Looking back, that 2005/06 campaign remains one of the great “what if” stories in Scottish football. Hearts were top after 12 gameweeks and unbeaten until November, but they ultimately finished 17 points behind Celtic. The difference was perhaps not talent or belief, but turmoil. Romanov’s meddling cost the club its best shot at the title since 1960.

For many Hearts supporters, that season symbolises both hope and heartbreak — a reminder that brilliance on the pitch can be undone by dysfunction off it.

Will this season be any different? Will Hearts win the Scottish Premiership?

Almost twenty years on from that fateful campaign, there are obvious parallels between Hearts’ flying start in 2005/06 and their surge in 2025/26 — but the context around the club could hardly be more different.
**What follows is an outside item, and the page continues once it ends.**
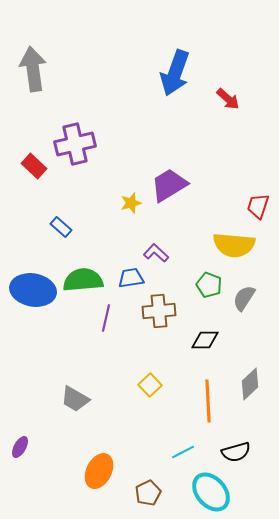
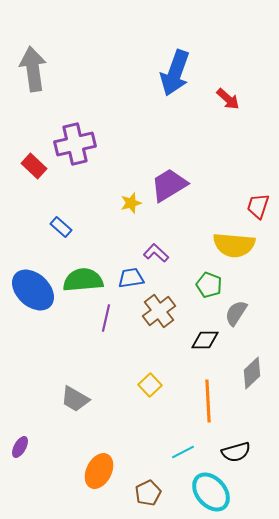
blue ellipse: rotated 33 degrees clockwise
gray semicircle: moved 8 px left, 15 px down
brown cross: rotated 32 degrees counterclockwise
gray diamond: moved 2 px right, 11 px up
For a start, there is stability. Derek McInnes is operating in an environment that bears little resemblance to the chaos of the Romanov years. Hearts’ ownership is steady, the football department is aligned, and McInnes has been allowed to shape a squad in his own image — disciplined, data-driven and well balanced. There are no rumours of interference, no boardroom battles being fought through the press.

The contrast is stark. In 2005/06, Hearts were a team at war with themselves by November. In 2025/26, they look like a club finally comfortable in their own skin.
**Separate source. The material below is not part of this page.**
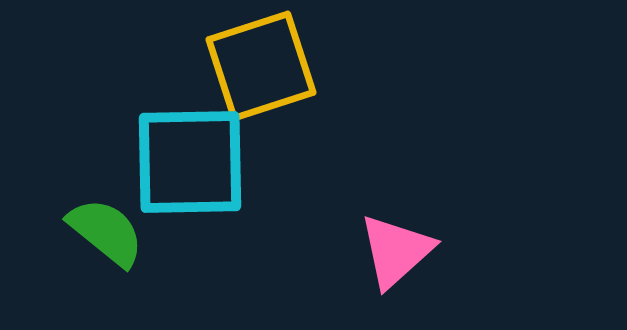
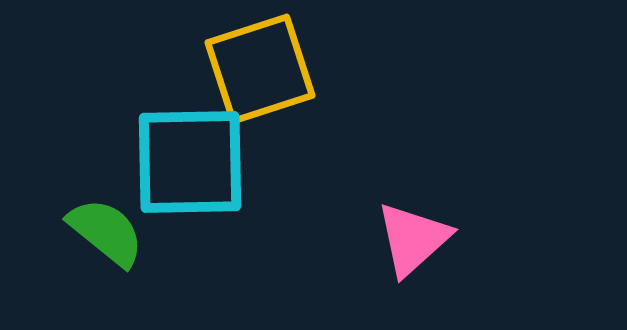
yellow square: moved 1 px left, 3 px down
pink triangle: moved 17 px right, 12 px up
Recruitment has also evolved. Back then, Hearts built a fine squad through opportunism and a few inspired signings. This time, they are building through planning and precision. The addition of analytical expertise, external investment and smarter scouting tools — notably those linked to Tony Bloom and his data-driven masterplan — has allowed McInnes to assemble a side that plays with tempo and control, rather than emotion alone.

Brighton chairman Tony Bloom pictured with his hands in his pockets

Brighton chairman Tony Bloom is a minority owner of Hearts

The timing may also be perfect. While Hearts have found a formula that works, both halves of the Old Firm have faltered. Rangers are in disarray, Celtic — still reeling from the shock resignation of Brendan Rodgers — are fragile, and the gap in resources suddenly feels less important than the gap in confidence. For the first time in forty years, the Scottish Premiership has a genuine third force with the consistency to sustain a title race.
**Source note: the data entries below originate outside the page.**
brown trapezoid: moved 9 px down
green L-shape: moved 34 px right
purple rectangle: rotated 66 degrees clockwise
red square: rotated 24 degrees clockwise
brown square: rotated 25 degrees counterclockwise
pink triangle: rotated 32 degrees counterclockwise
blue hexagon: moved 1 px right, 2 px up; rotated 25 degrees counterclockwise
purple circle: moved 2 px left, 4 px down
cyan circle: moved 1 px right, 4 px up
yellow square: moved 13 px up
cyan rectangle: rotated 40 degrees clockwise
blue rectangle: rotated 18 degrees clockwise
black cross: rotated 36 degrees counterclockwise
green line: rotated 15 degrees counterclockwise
Perhaps the biggest difference, though, is the sense of calm. McInnes has been clear that Hearts’ focus is on performance over hysteria — that their early lead means nothing if they lose discipline or composure. His squad believe that message. They look fit, organised and united, not fuelled by chaos but by competence.

If 2005/06 was the season when Hearts discovered how fragile a fairytale can be, 2025/26 is their chance to prove they’ve learned from it. Can Hearts win the Scottish Premiership this season? They have started exactly like this before — but this time, they might just be built to finish the job.